John C. Roth, a Person who Built Connections and Moved Dreams Forward

A Missouri trail advocate, John Roth was a volunteer with the US Forest Service for several years. He is best known for his tremendous work on the the planning and development of the Ozark Trail.

by American Trails Staff

 

A lifelong outdoorsman with an abiding love for the Missouri Ozarks, John developed a successful technology consulting firm and shared the profits of its sale with employees in 1998. After a hike on the Ozark Trail, he complained to the U.S. Forest Service about its overgrown condition. With the suggestion that he come and help repair the trail, John took a crucial step and appeared at the Federal Forestry Service office the next day, ready to dig in.
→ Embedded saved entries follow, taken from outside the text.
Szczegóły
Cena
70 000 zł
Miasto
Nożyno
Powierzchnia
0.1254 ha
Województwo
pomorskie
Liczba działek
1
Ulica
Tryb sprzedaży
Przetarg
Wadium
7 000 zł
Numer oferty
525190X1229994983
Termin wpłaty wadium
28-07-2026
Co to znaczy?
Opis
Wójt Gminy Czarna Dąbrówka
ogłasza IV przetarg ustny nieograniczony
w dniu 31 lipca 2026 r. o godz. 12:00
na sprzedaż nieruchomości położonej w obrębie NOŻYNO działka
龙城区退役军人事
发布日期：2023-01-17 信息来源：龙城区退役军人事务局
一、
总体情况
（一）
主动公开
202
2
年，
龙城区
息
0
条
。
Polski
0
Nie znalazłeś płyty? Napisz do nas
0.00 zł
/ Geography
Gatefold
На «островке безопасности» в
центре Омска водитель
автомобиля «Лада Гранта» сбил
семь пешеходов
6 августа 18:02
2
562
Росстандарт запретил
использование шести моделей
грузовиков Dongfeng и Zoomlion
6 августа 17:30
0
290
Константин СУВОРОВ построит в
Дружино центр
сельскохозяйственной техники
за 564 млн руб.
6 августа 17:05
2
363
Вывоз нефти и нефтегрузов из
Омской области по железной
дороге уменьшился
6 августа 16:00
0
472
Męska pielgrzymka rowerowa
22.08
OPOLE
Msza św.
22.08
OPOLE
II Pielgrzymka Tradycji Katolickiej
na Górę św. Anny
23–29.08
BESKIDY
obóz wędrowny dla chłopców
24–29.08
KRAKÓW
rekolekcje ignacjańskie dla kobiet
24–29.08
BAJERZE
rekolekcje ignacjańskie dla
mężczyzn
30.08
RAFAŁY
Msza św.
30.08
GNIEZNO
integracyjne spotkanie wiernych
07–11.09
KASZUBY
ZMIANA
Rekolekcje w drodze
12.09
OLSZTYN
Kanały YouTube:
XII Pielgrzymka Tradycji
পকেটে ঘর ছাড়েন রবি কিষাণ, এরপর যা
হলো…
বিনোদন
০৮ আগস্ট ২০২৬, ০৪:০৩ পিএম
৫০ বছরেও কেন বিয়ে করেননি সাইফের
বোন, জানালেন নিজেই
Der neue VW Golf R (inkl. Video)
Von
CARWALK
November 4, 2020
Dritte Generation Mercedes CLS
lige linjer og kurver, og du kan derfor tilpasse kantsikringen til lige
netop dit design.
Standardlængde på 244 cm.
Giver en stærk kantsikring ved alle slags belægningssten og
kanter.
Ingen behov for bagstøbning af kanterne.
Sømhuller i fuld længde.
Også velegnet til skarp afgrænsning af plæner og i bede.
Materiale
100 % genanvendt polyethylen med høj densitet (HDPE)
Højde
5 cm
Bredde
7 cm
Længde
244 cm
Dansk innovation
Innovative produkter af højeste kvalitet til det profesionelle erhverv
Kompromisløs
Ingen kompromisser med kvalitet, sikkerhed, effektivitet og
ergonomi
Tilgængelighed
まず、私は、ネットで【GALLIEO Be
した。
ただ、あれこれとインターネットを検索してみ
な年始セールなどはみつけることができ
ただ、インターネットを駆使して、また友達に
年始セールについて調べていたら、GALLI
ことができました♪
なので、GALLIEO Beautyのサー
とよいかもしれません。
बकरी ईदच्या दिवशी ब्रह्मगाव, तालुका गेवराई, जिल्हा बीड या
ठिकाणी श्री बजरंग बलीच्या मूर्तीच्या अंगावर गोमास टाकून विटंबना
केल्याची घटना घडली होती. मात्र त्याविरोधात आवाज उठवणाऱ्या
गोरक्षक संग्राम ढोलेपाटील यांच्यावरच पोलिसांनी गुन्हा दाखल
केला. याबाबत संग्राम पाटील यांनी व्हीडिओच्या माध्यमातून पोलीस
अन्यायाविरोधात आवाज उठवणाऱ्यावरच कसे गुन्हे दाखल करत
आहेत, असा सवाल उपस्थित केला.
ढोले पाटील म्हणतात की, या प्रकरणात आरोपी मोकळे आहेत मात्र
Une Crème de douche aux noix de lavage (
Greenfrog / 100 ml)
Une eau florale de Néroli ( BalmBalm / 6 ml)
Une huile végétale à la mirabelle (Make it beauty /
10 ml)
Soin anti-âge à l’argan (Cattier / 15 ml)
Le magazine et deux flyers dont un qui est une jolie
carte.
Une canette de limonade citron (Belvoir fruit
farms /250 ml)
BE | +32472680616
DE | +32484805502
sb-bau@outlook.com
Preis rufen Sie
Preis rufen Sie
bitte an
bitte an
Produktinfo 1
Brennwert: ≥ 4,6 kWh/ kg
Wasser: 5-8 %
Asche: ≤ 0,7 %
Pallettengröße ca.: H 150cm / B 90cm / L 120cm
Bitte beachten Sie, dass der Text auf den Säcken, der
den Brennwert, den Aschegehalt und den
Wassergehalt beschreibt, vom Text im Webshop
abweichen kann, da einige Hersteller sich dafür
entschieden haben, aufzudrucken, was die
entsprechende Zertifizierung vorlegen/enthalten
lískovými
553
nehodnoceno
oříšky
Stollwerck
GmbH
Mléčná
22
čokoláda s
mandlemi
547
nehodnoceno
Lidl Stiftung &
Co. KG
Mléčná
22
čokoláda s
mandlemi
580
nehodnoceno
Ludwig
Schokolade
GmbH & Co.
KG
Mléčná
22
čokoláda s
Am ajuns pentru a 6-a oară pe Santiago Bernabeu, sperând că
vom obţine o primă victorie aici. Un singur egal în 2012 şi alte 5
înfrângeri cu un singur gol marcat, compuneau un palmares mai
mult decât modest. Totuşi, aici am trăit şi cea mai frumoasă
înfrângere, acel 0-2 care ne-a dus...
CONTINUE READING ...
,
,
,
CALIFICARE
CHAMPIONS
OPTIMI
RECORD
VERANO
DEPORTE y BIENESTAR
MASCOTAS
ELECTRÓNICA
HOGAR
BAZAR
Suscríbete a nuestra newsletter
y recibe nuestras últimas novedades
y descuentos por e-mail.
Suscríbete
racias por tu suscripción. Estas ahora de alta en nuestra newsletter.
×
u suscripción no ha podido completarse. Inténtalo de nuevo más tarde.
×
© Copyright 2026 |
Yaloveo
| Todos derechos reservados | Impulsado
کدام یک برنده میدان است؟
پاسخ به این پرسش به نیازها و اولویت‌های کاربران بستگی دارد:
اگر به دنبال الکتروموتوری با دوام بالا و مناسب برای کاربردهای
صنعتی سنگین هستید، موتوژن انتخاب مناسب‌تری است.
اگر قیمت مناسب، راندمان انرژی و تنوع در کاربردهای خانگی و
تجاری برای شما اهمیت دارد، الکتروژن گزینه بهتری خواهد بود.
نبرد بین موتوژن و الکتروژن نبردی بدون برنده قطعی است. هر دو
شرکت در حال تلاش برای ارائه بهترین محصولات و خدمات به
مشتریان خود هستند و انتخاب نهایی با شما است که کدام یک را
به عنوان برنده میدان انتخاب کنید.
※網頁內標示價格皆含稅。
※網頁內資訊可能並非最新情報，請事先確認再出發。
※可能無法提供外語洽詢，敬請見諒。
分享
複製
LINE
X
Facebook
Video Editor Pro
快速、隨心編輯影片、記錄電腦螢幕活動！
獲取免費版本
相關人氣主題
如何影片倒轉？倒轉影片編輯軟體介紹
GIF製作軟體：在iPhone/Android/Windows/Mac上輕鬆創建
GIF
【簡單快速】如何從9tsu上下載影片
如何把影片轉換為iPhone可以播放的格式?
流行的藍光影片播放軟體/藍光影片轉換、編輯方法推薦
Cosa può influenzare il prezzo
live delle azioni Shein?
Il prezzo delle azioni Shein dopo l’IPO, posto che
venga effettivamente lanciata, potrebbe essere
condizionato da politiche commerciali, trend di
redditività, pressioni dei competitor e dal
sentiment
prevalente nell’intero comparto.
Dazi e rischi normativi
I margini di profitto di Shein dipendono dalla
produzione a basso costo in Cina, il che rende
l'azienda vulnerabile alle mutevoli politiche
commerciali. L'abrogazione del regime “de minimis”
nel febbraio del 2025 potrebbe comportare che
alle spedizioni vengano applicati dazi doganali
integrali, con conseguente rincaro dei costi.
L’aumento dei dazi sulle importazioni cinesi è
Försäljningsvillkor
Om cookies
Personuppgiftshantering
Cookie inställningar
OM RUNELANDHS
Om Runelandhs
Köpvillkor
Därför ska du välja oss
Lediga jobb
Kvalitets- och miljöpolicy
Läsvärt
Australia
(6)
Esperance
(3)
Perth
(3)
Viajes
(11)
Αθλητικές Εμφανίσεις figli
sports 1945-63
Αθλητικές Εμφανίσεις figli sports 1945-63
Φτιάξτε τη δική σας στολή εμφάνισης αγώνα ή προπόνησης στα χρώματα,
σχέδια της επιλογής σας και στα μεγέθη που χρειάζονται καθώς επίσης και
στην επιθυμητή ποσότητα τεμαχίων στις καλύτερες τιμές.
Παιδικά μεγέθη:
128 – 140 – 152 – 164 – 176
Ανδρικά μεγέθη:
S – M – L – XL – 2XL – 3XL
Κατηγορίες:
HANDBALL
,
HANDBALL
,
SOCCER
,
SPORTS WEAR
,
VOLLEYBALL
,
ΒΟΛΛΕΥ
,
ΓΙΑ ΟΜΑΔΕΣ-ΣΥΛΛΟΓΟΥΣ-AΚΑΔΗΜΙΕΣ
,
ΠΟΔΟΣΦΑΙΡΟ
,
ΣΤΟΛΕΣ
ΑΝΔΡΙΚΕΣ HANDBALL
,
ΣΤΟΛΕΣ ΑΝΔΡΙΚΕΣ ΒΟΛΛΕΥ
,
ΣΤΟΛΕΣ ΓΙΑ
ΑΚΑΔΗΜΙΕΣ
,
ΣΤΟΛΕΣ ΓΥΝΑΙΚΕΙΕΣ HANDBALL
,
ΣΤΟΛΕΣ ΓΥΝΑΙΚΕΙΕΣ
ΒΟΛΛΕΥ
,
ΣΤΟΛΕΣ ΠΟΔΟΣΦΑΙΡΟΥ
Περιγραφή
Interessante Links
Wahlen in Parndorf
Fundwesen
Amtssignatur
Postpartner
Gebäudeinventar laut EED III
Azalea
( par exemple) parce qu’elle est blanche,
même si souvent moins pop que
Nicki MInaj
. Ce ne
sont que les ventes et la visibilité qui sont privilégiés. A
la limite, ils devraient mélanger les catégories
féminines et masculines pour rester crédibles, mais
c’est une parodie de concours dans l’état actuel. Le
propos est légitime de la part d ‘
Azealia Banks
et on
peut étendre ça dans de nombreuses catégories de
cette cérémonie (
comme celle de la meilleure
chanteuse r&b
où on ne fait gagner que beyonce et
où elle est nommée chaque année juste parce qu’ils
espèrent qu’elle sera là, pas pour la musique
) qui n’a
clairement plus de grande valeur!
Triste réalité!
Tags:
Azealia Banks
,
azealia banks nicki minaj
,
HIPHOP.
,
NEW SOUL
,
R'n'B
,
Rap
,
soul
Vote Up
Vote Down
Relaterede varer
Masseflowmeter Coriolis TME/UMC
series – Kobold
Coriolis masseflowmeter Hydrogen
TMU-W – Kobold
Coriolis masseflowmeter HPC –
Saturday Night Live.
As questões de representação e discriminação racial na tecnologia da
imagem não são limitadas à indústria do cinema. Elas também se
After further evaluating the condition of the Ozark Trail, John coordinated a pitch to the Ozark Trail Council in 2001. His vision was to position the trail as a lasting resource for generations and supply a missing link; an enthusiastic volunteer organization to build and maintain the Ozark Trail. In 2002, John co-founded the non for profit Ozark Trail Association (OTA) with the mission to develop, maintain, preserve, promote and protect the rugged natural beauty of the Ozark Trail.

John’s vision was to repair and expand the Ozark Trail so that it might one day rival in popularity of the Appalachian Trail, the nation’s longest marked footpath. With John out in front, the trail and the organization he founded began to flourish as new miles were constructed.

Along the way John carved out a reputation for asking tough questions, cultivating relationships with agencies that included the U.S. Forestry Service, The National Park Service, Missouri’s Department of Natural Resources and Department of Conservation along with various private land owners and forging those partnerships to benefit the Ozark Trail. At the same time OTA volunteers trained by John were repairing, maintaining, and constructing new segments of trail. By November 2005, truly a strategic success, the Middle Fork section was completed; 28 miles of beautiful trail in the upper basin of the Black River. That section closed a longstanding gap in southern Missouri’s scenic Mark Twain National Forest and creating over 225 miles of through-trail through the Missouri Ozarks, the Ozark Trail was a true long distance trail at last.

Shepherded by Roth, the OTA was also growing to include a multitude of volunteers ranging in age from two to eighty. They were empty nesters, college students, singles, and families with kids and dogs. All volunteering for a day or a weekend of hard work, shared meals, a feeling of community, and sense of accomplishment that some describe as a “runner's high.” Successes over the past several years include weekend family-oriented “Mega Events” for trail building, one day construction and maintenance outings, the development of a successful Adopt-A-Trail program for ongoing maintenance, and volunteer recognition which includes the coveted “Red Jacket” award to which John’s involvement was instrumental.

In 2008, the Ozark Trail was named a National Recreational Trail by the U. S. Department of Agriculture and the OTA was honored with a U.S. Forest Service Volunteer Program Award for the 20-state northeastern region. John was also recognized with Forest Service Volunteer Awards for 2003, 2005 and posthumously, for the 2008 regional Forest Service Volunteer Award for the contributions to the trail that year.

Statistics for what John achieved volunteering for the Ozark Trail Association is one that could probably be doubled and not be close to what John accomplished: 254 events (18 Mega Events) and John was the crew leader/coordinator for most of them. The initial conception of the “Mega Events” went from 17 people in September 2003 to 185 in April 2009. Collectively the amount of hours volunteered by John in the 5 ½ years since he started the OTA is staggering. A total of 1,246 different people have attended events and it is believed that John met every single one.

on July 3, 2009, John died in a tragic accident on his farm near Steeleville, Missouri. After his death the OTA Board of Directors voted unanimously to designate the Middle Fork section of the Ozark Trail, the section that started it all, in John’s honor as “The John Roth Memorial Section of the Middle Fork.” John’s legacy, the expansion of the Ozark Trail from an overgrown, unmarked path to nearly 360 miles of well-maintained multi-use trail through the beautiful Missouri Ozarks is still being honored today. In addition, John created a crossroads by joining lives and making connections. John’s passion for the Ozark Trail is being carried on by the volunteers who are still under his spell, “He was a “Pied Piper of people” with trail building tools as his flute!” remarked one of the OTA volunteers.

Today, the Ozark Trail begins at Missouri’s Onondaga Cave State Park near Leasburg, Missouri and has about 360 miles of mostly wooded, back-country routes. Volunteers for the trail operate out of a home donated by the U. S. Forest Service in Potosi, Missouri.